La voix de Yohanna se brisa. Elle étouffa un sanglot, puis sortit un mouchoir de sa poche pour tapoter les larmes qui roulaient le long de ses joues. D'instinct, Cassy serra sa main sur la sienne afin de l'encourager.

- Je me suis jetée du haut d'une falaise. Je suis restée cliniquement morte pendant quelques minutes, mais les ambulanciers sont parvenus à me sauver. Moi seule, pas le bébé. Ils ont dû provoquer l'accouchement d'un mort-né. Depuis ce jour, je dois vivre avec cela sur la conscience. J'ai tué un enfant. Mon enfant.

D'un mouvement de tête, elle désigna la stèle située à l'extrémité de l'allée de gauche. La jeune femme dut plisser les lieux pour lire dans l'obscurité ce qui y était inscrit. Il n'y avait qu'un nom, ainsi qu'une date, identique pour la naissance et la mort.

- Je comprends mieux pourquoi tu donnais l'air d'être hantée par quelque chose, mais je ne te juge pas. Je n'ai même pas le droit de me permettre de dire quoi que ce soit. Toutefois, je te trouve extrêmement courageuse pour parvenir à porter sur tes épaules un tel passé.
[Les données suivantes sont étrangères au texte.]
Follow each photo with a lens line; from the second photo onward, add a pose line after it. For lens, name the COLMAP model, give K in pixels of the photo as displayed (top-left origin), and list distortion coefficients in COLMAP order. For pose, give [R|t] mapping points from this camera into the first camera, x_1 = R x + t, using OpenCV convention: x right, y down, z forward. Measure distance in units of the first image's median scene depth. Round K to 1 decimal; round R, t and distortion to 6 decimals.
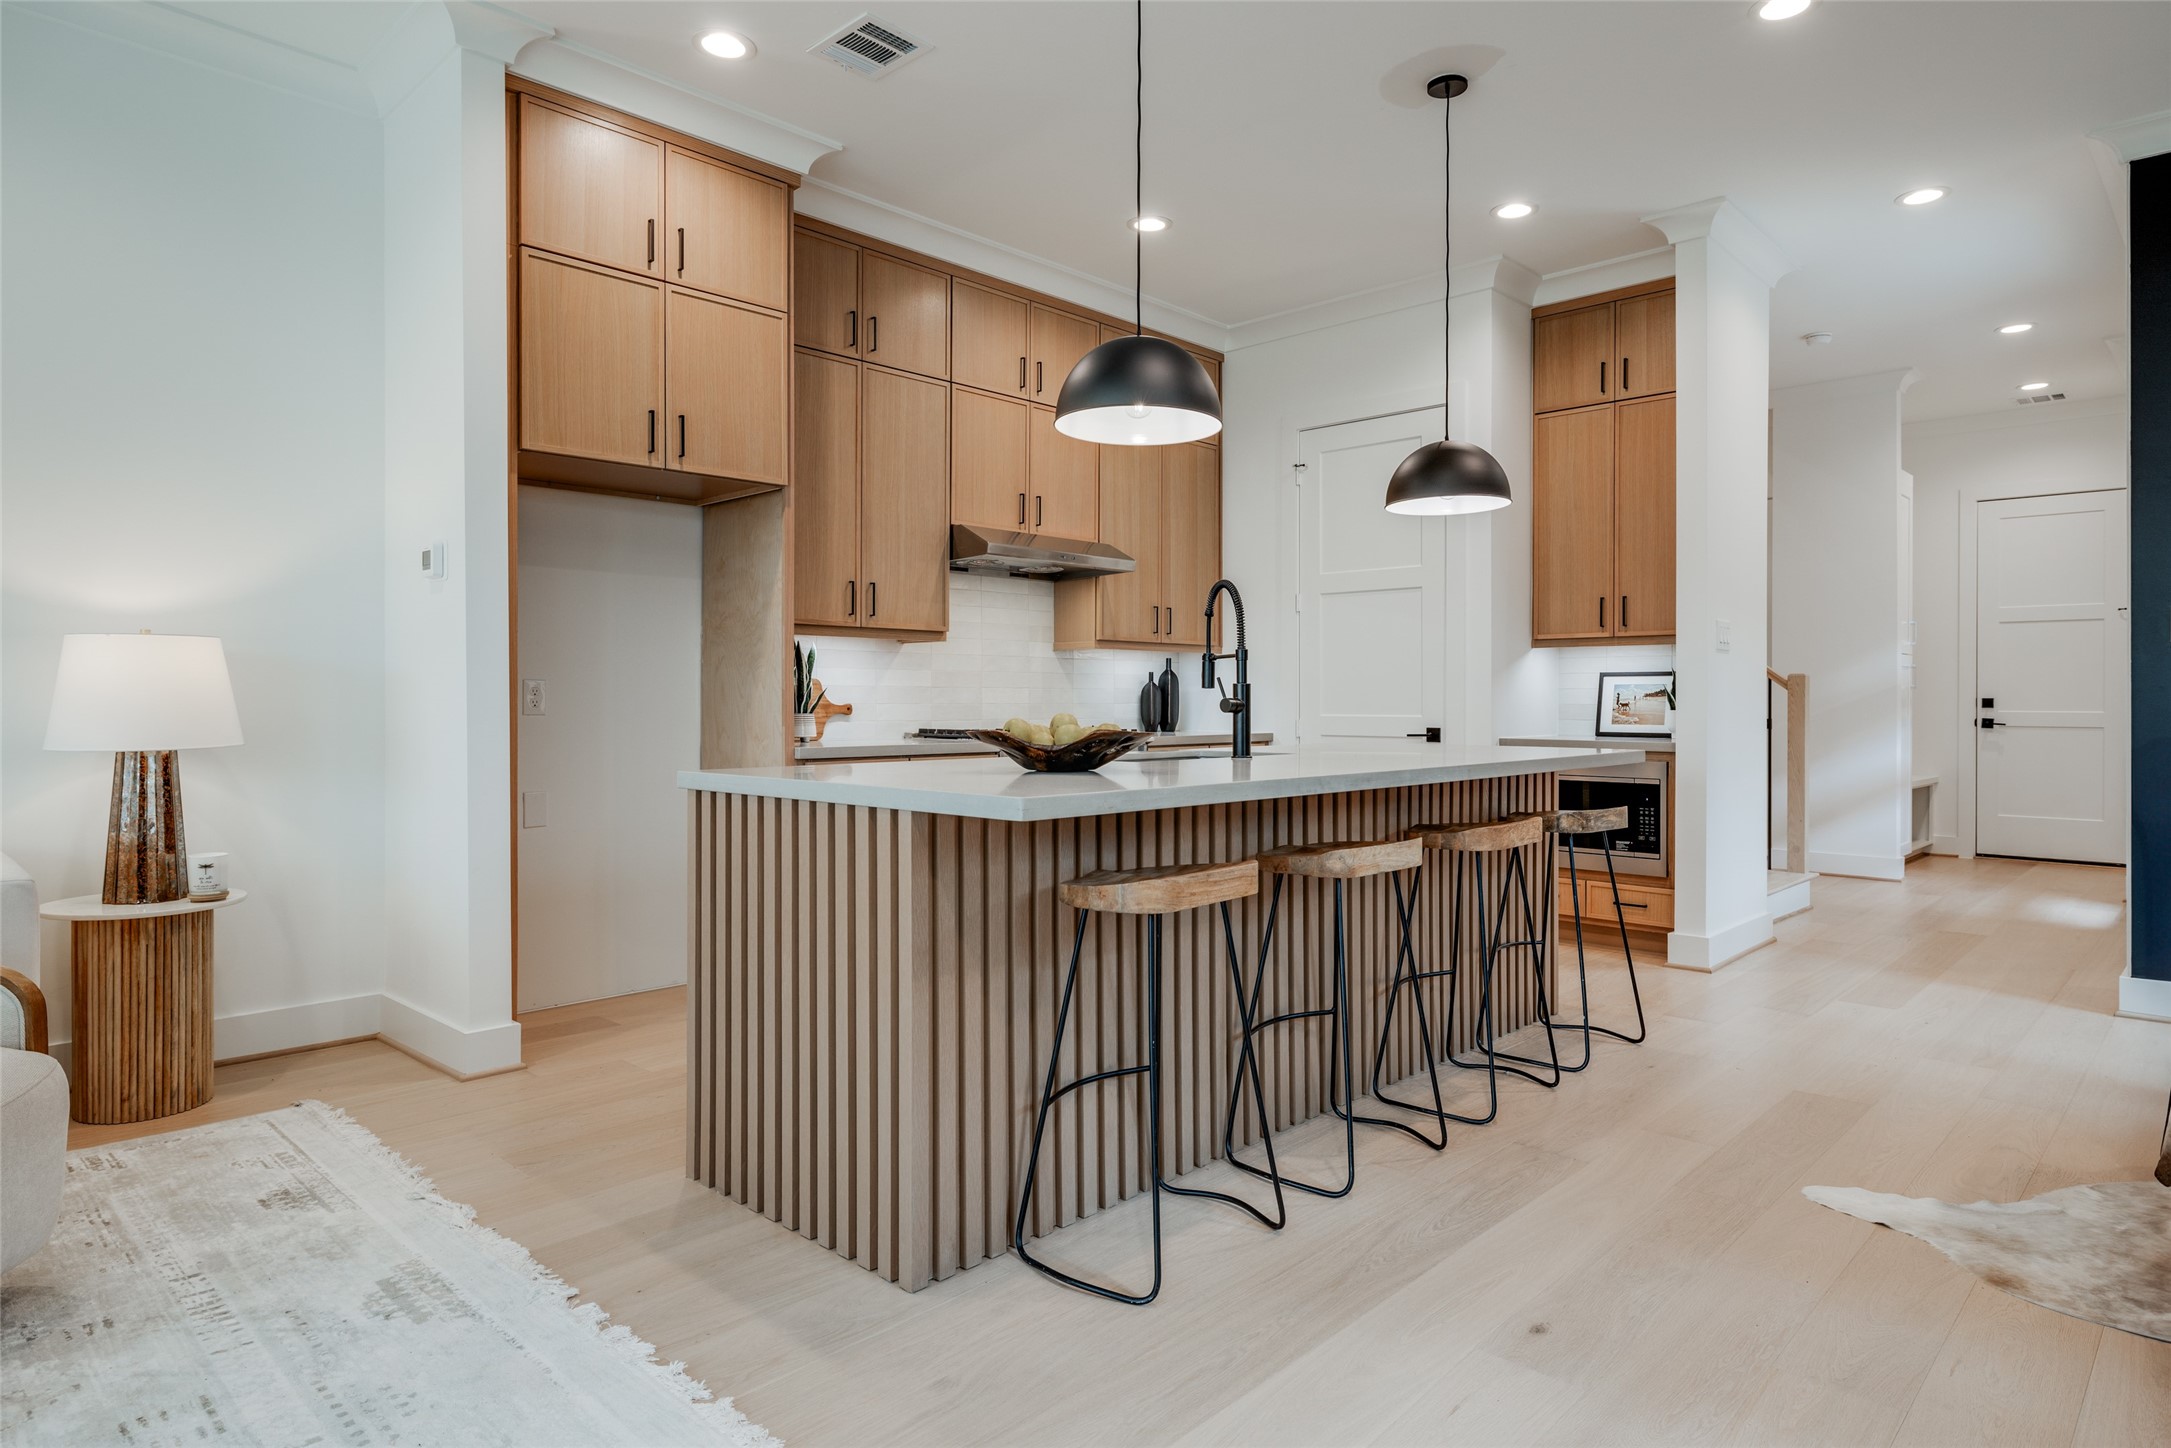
lens RADIAL K [[1244.6, 0, 1088.5], [0, 1244.6, 704.3], [0, 0, 1]] dist [-0.002000, -0.000844]
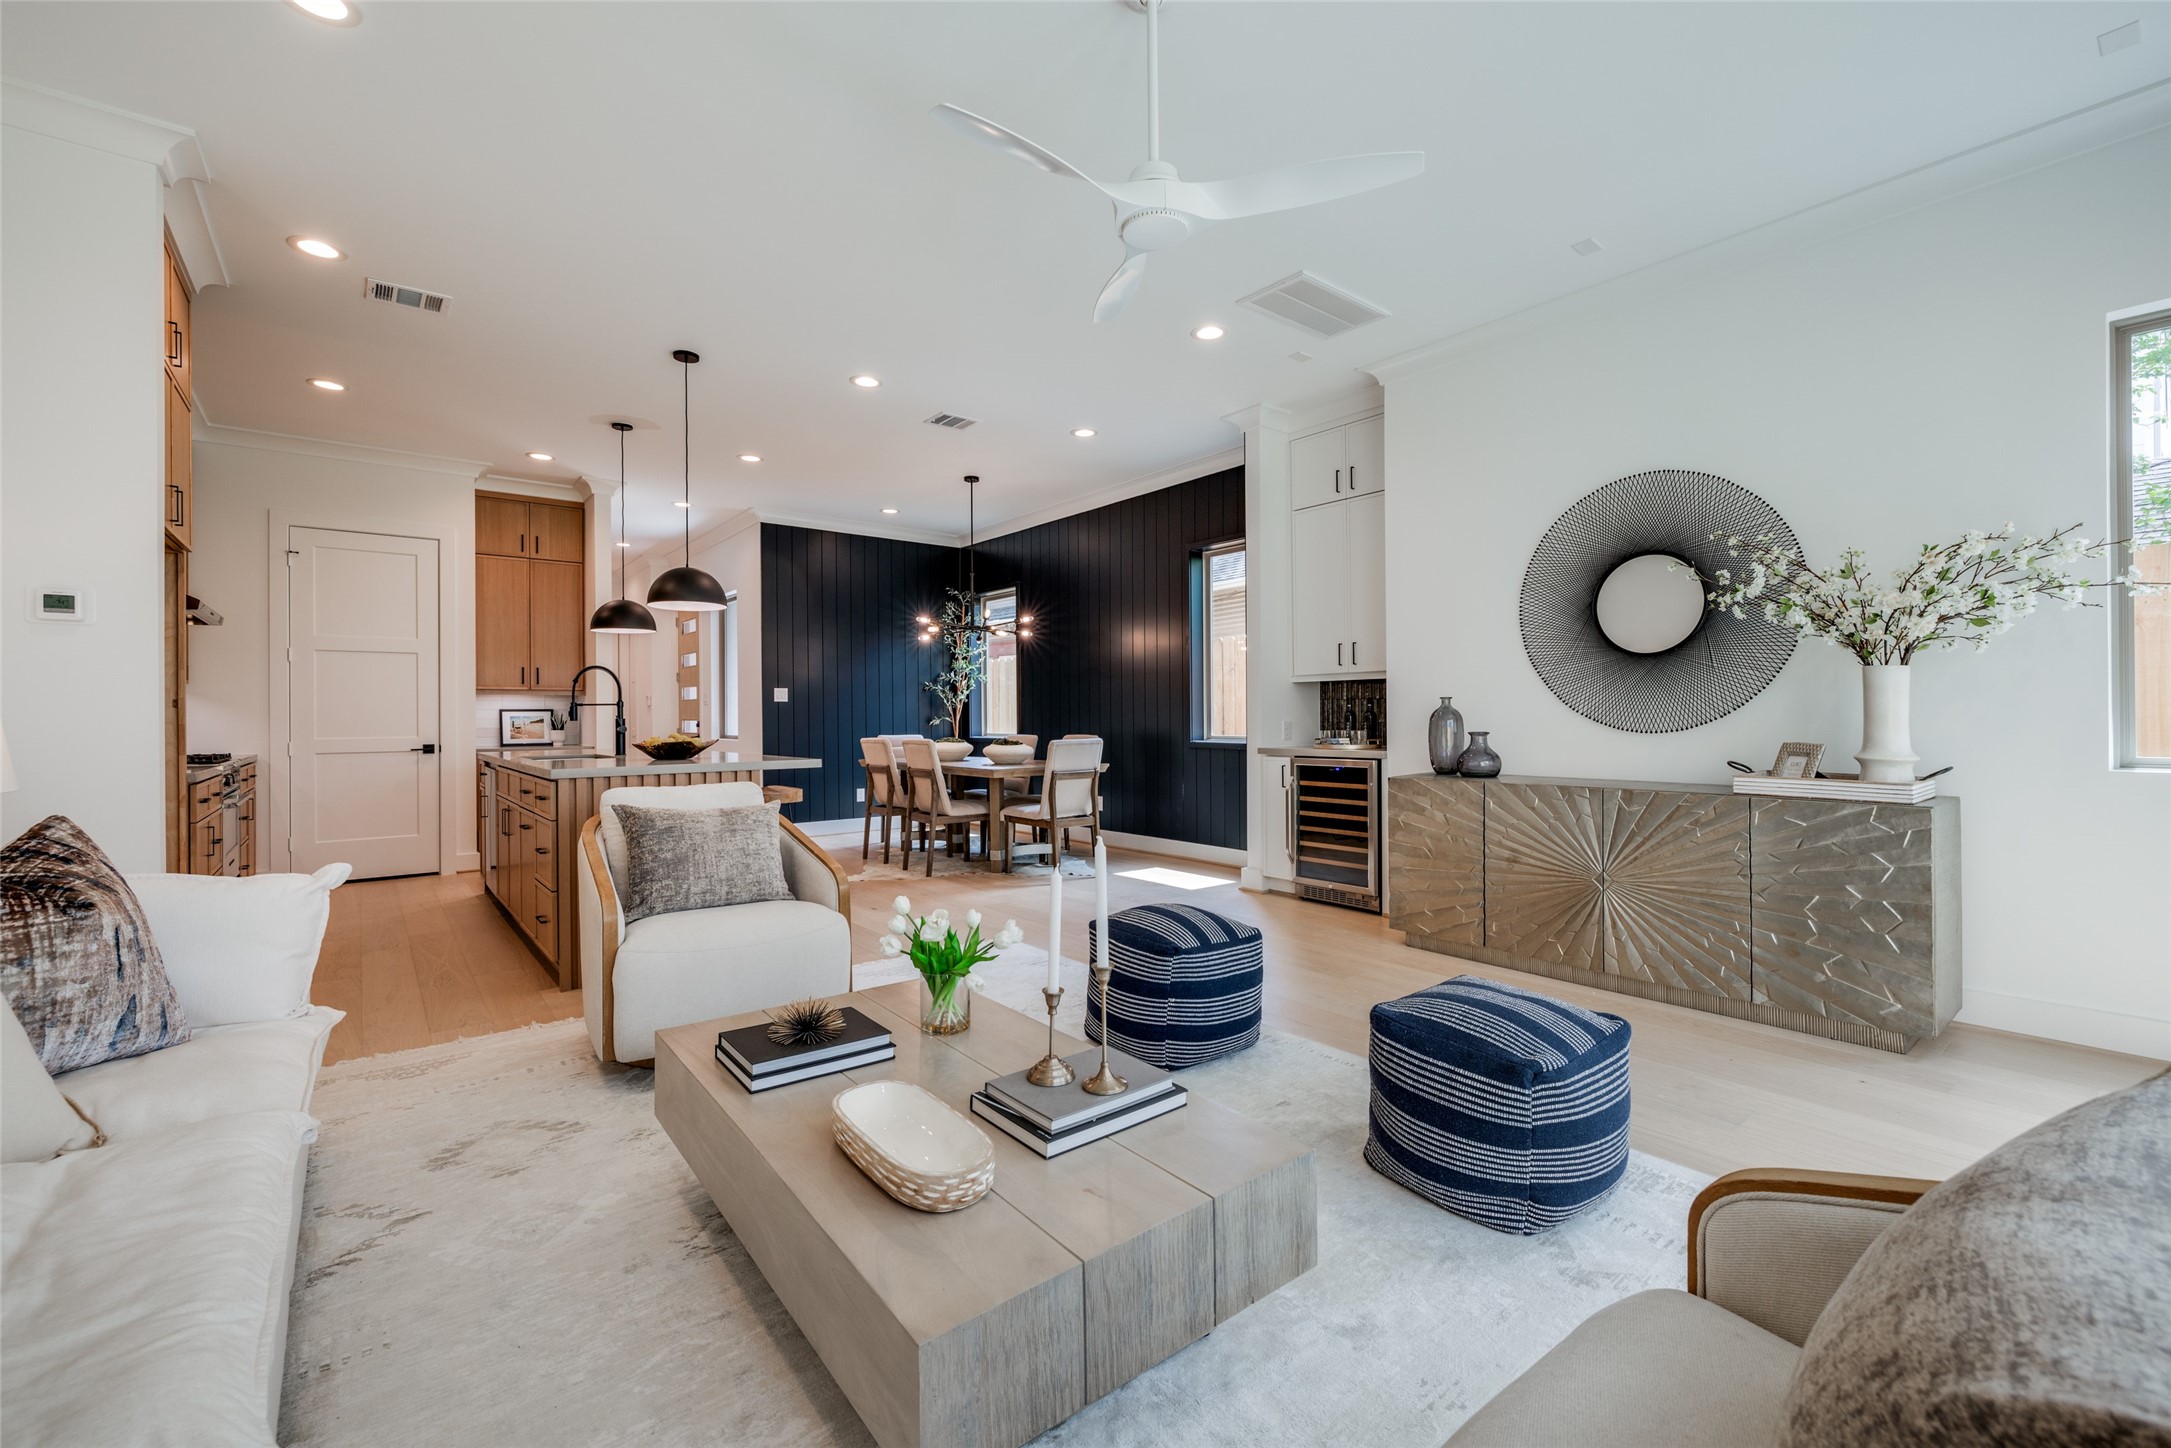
lens RADIAL K [[922.8, 0, 1085.5], [0, 922.8, 724.0], [0, 0, 1]] dist [0.002296, 0.000206]
pose [[0.148369, -0.008924, 0.988892, -0.910771], [0.010699, 0.999915, 0.007418, -0.007593], [-0.988874, 0.009480, 0.148452, 0.015149]]
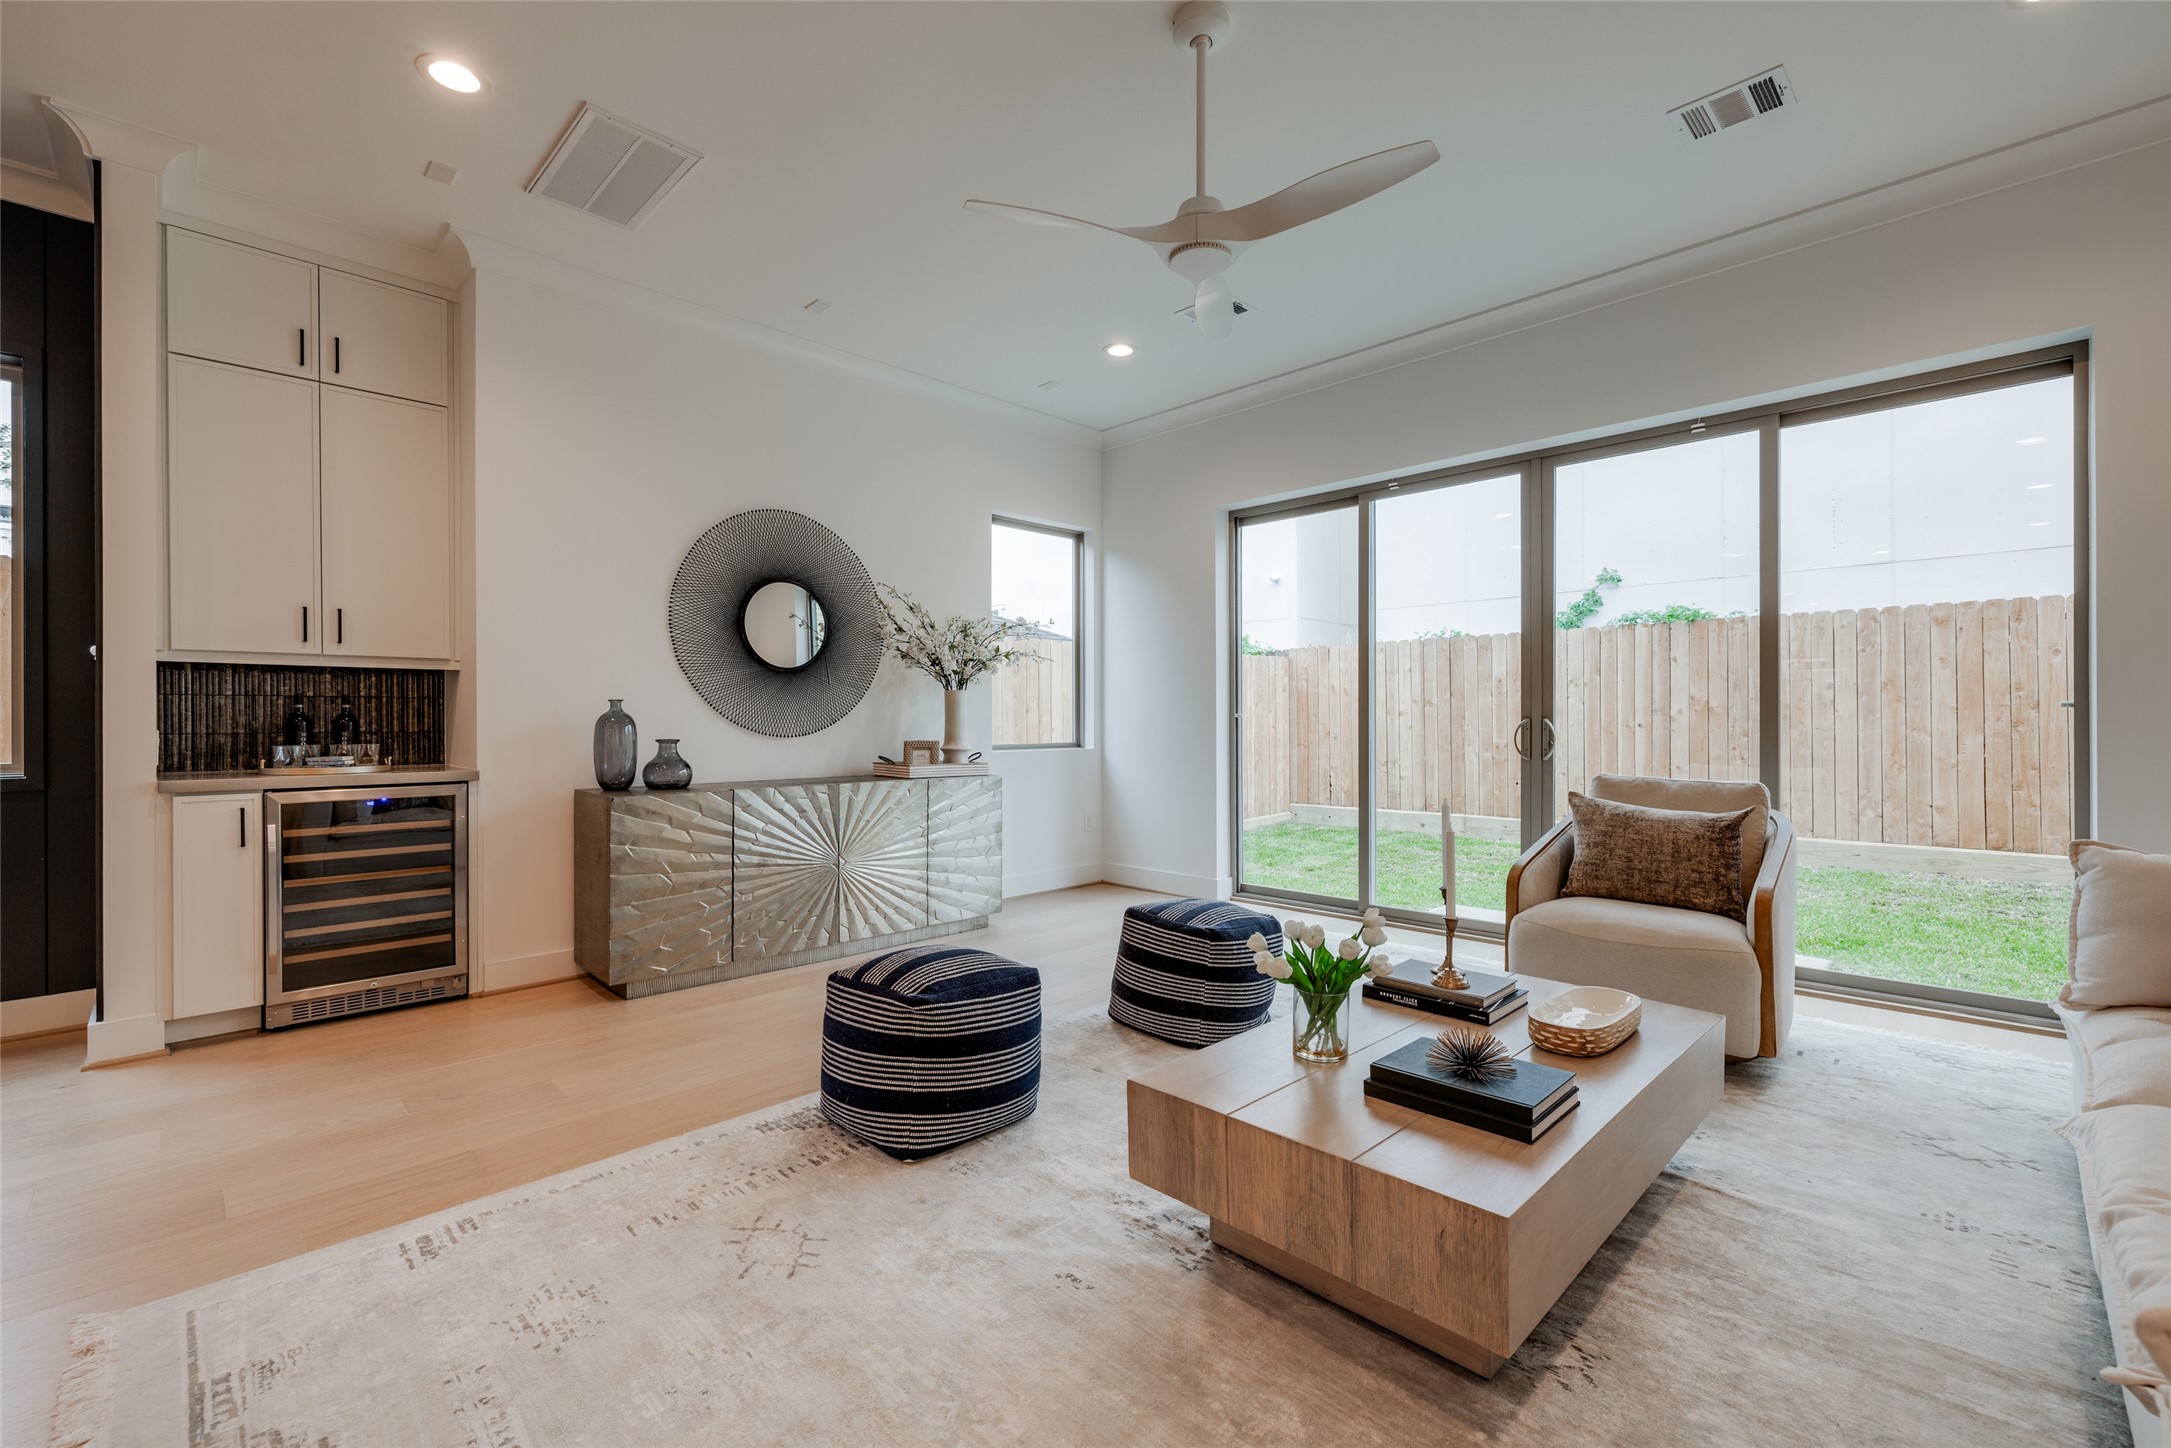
lens RADIAL K [[922.8, 0, 1085.5], [0, 922.8, 724.0], [0, 0, 1]] dist [0.002296, 0.000206]
pose [[-0.999408, 0.003426, 0.034236, -0.360586], [0.003701, 0.999961, 0.007989, -0.007716], [-0.034207, 0.008111, -0.999382, 0.577173]]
Doucement, elle leva une main hésitante en direction de sa joue qu'elle caressa du revers du pouce afin de la réconforter. Yohanna obliqua légèrement son visage sur le côté pour sentir le contact de sa paume glacée.

- Tu as entendu ? déclara-t-elle soudain en sursautant.
- Oui, on dirait un... Grahyéna.

Un aboiement sinistre déchira le silence, puis deux yeux jaunes apparurent juste au-dessus d'une tombe pour les fixer, une lueur affamée dans le regard.